▸ TASK DATA
* BEGIN *

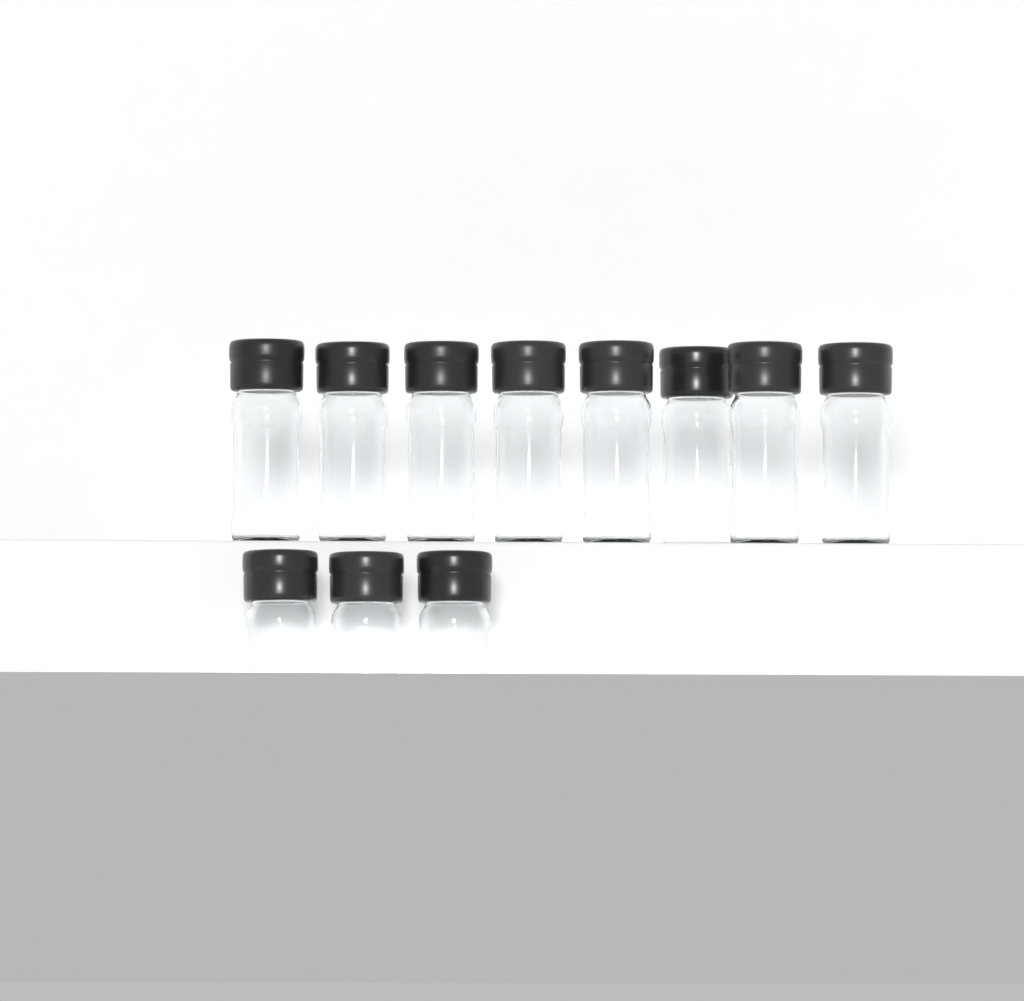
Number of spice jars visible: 11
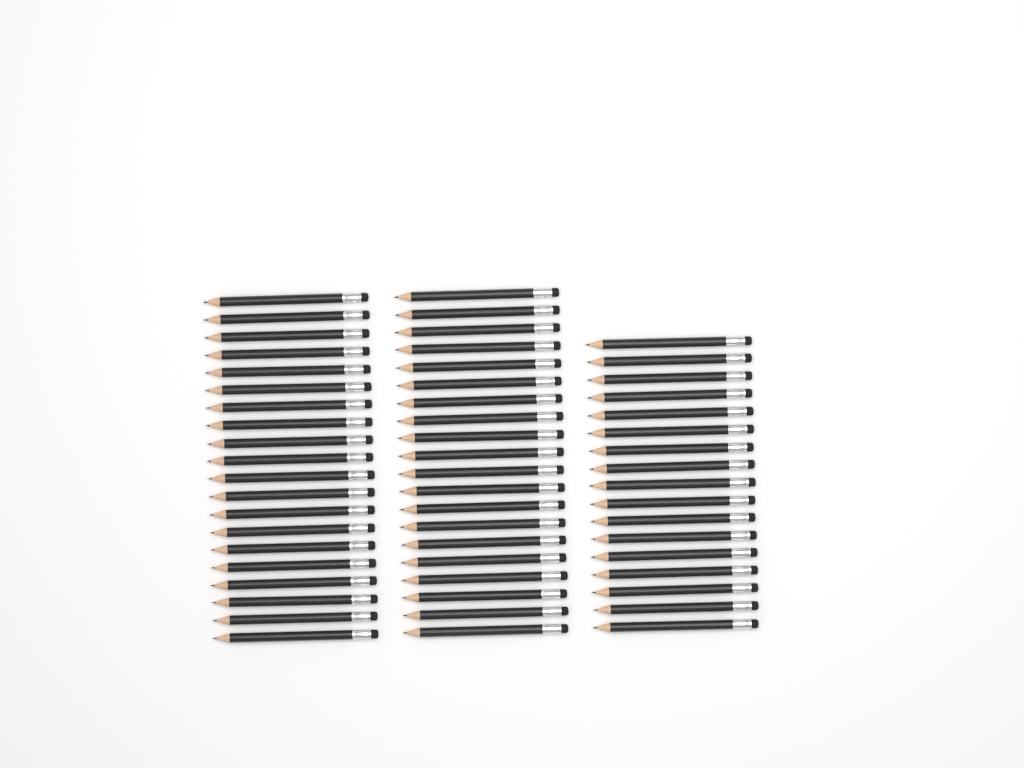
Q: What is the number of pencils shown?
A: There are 57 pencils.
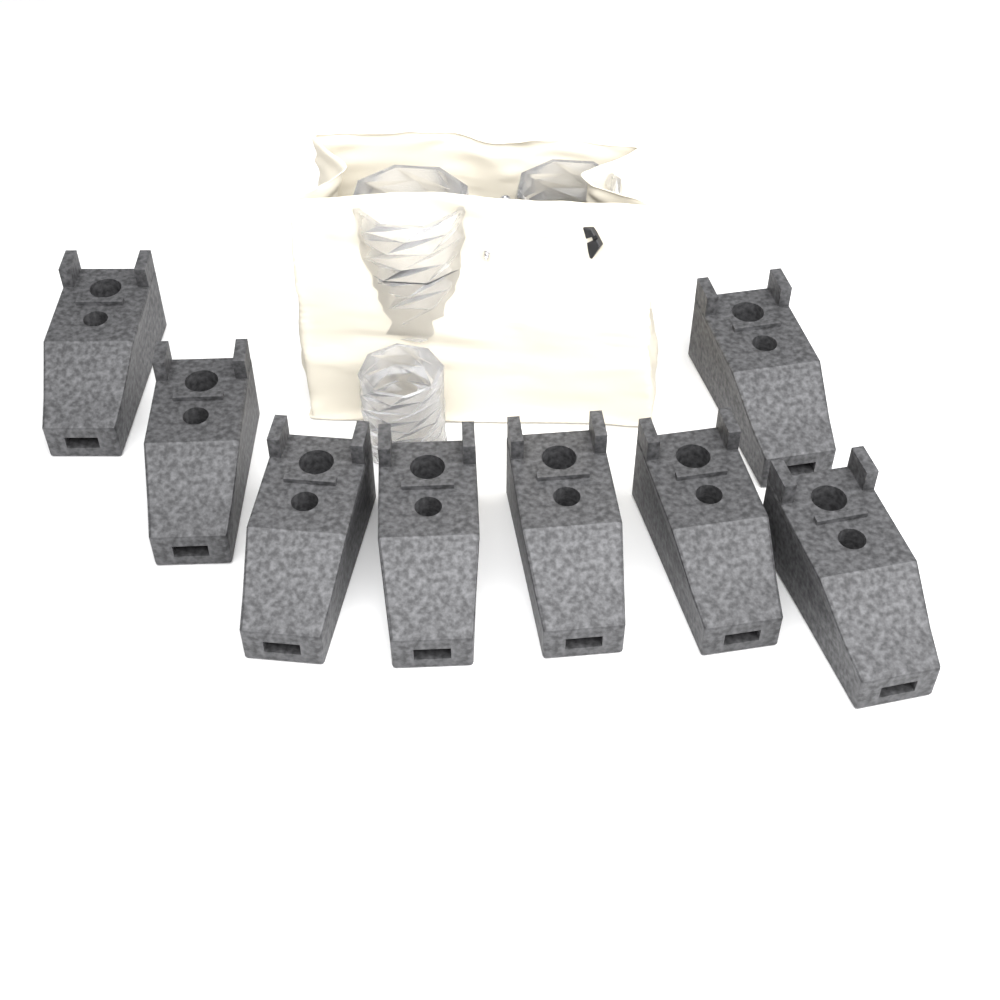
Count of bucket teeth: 8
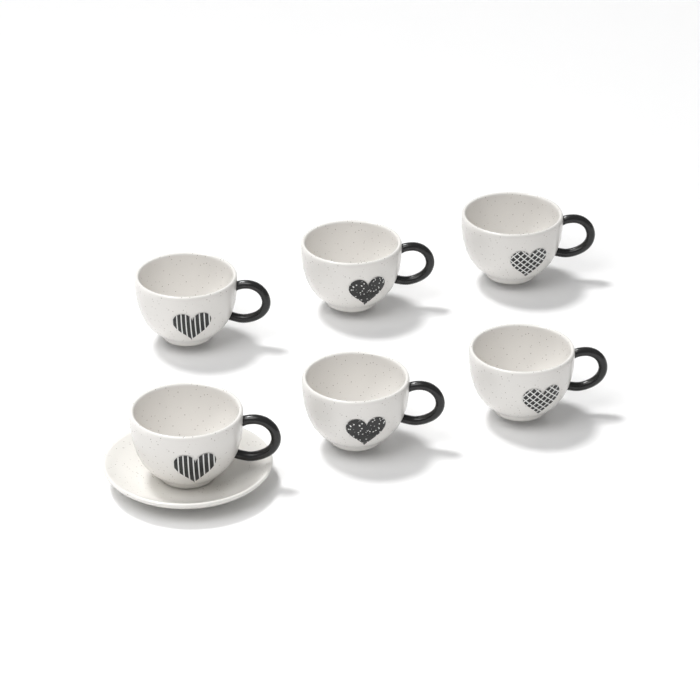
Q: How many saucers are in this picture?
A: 1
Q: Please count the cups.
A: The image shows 6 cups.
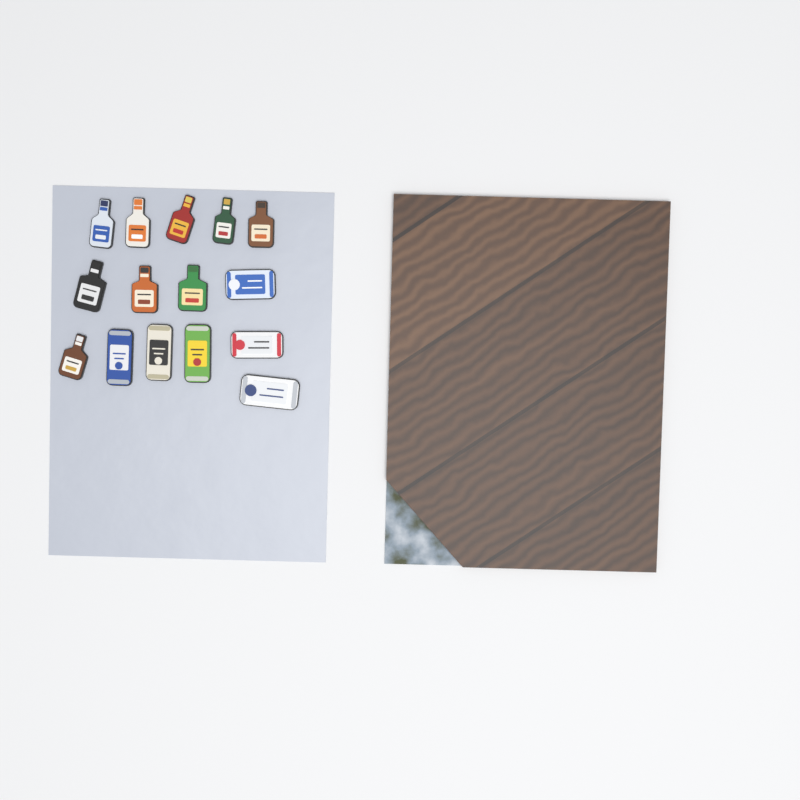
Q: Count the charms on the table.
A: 15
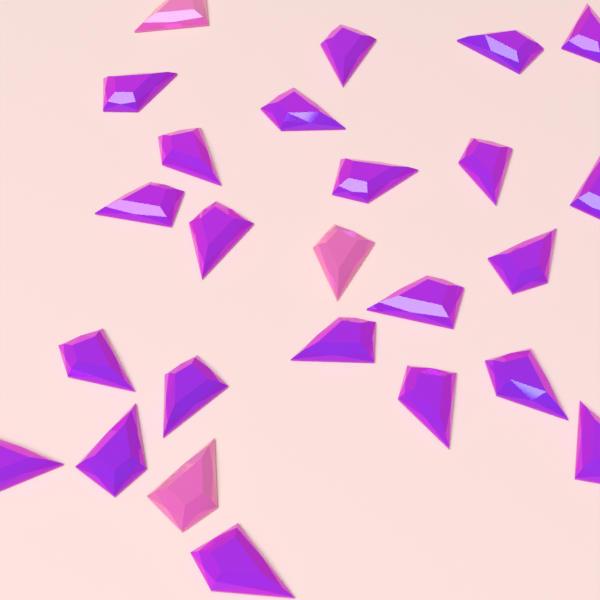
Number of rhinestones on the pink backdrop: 25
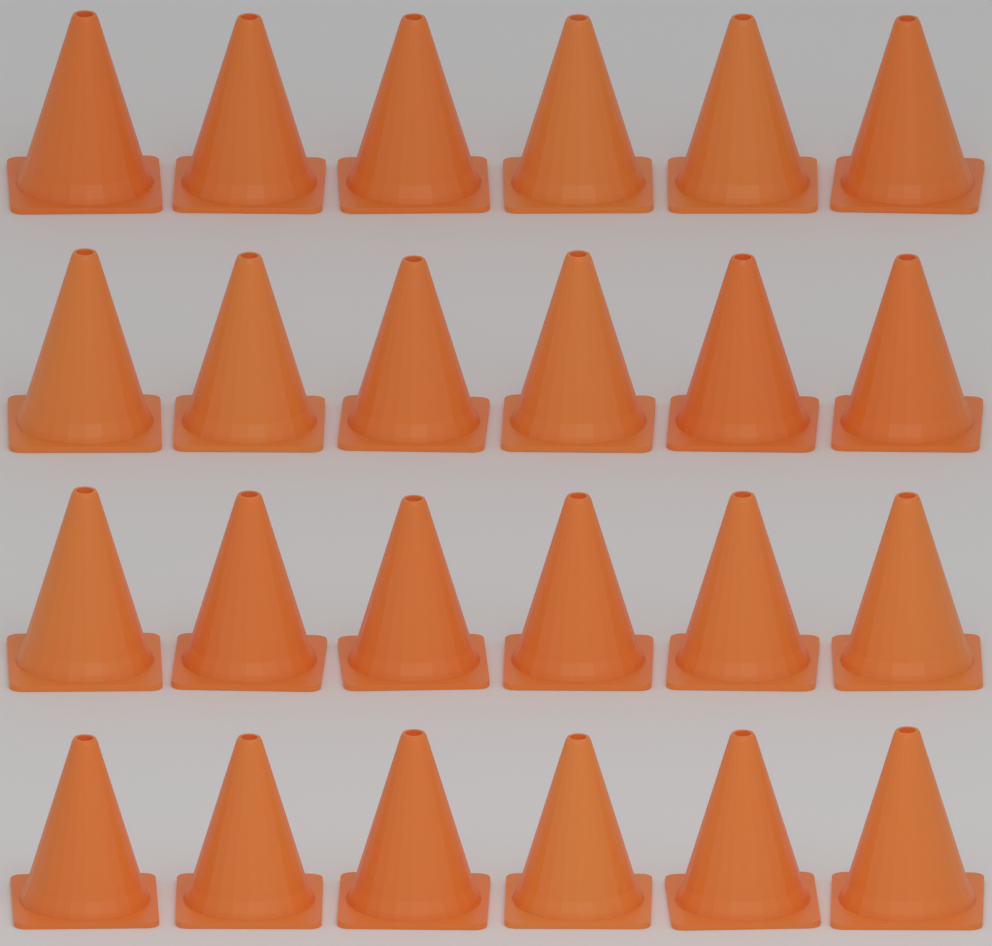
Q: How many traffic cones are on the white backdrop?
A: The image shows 24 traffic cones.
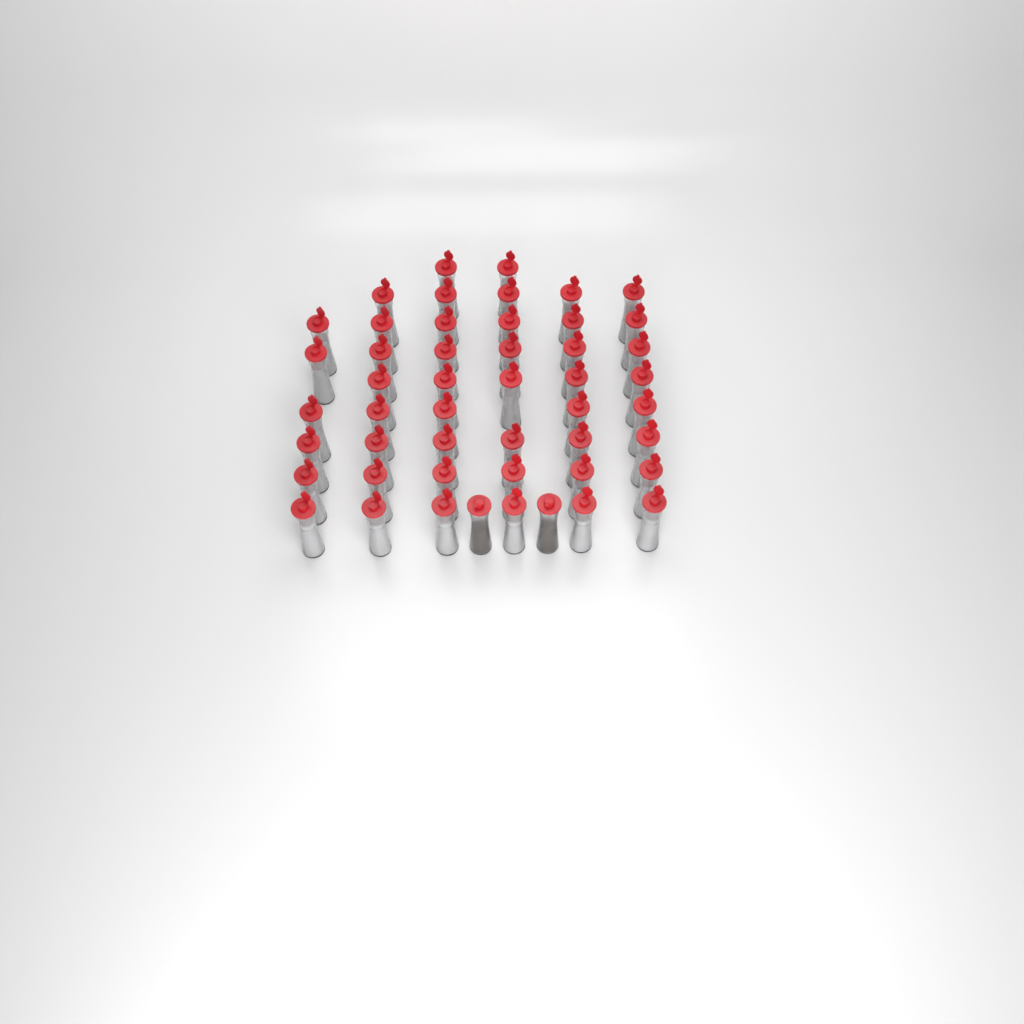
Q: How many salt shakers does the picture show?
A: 47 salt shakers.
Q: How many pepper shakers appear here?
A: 2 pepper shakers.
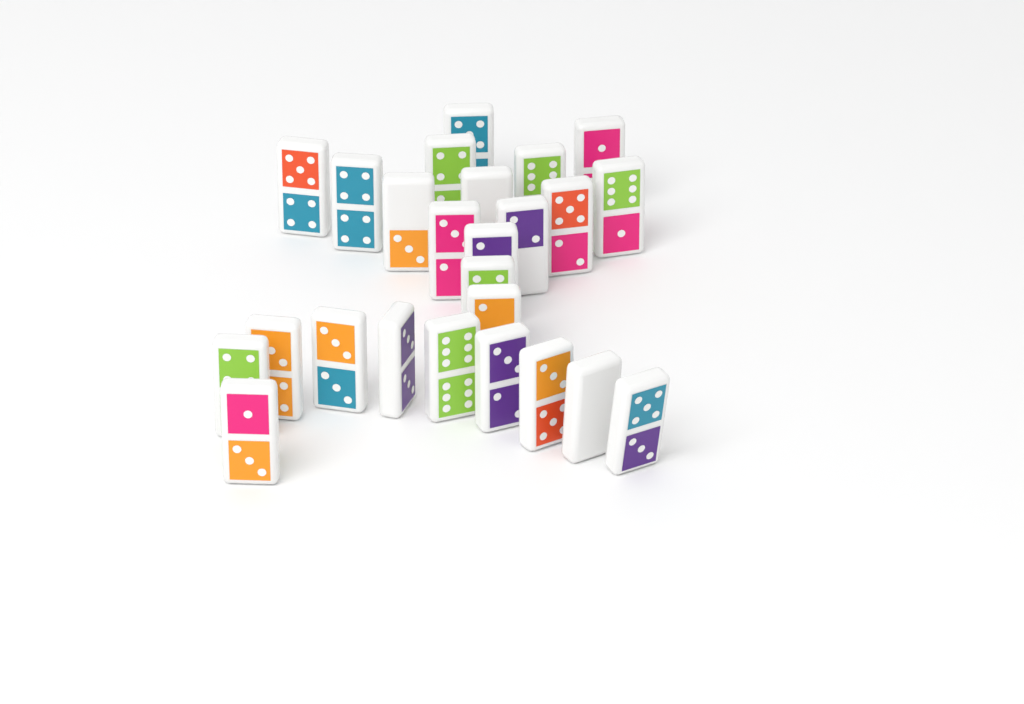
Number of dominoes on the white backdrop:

* END *

▸ WRITTEN INSTRUCTION
Display each line of the material above that contains the word "pepper".

▸ RESULT FOR THIS EXERCISE
Q: How many pepper shakers appear here?
A: 2 pepper shakers.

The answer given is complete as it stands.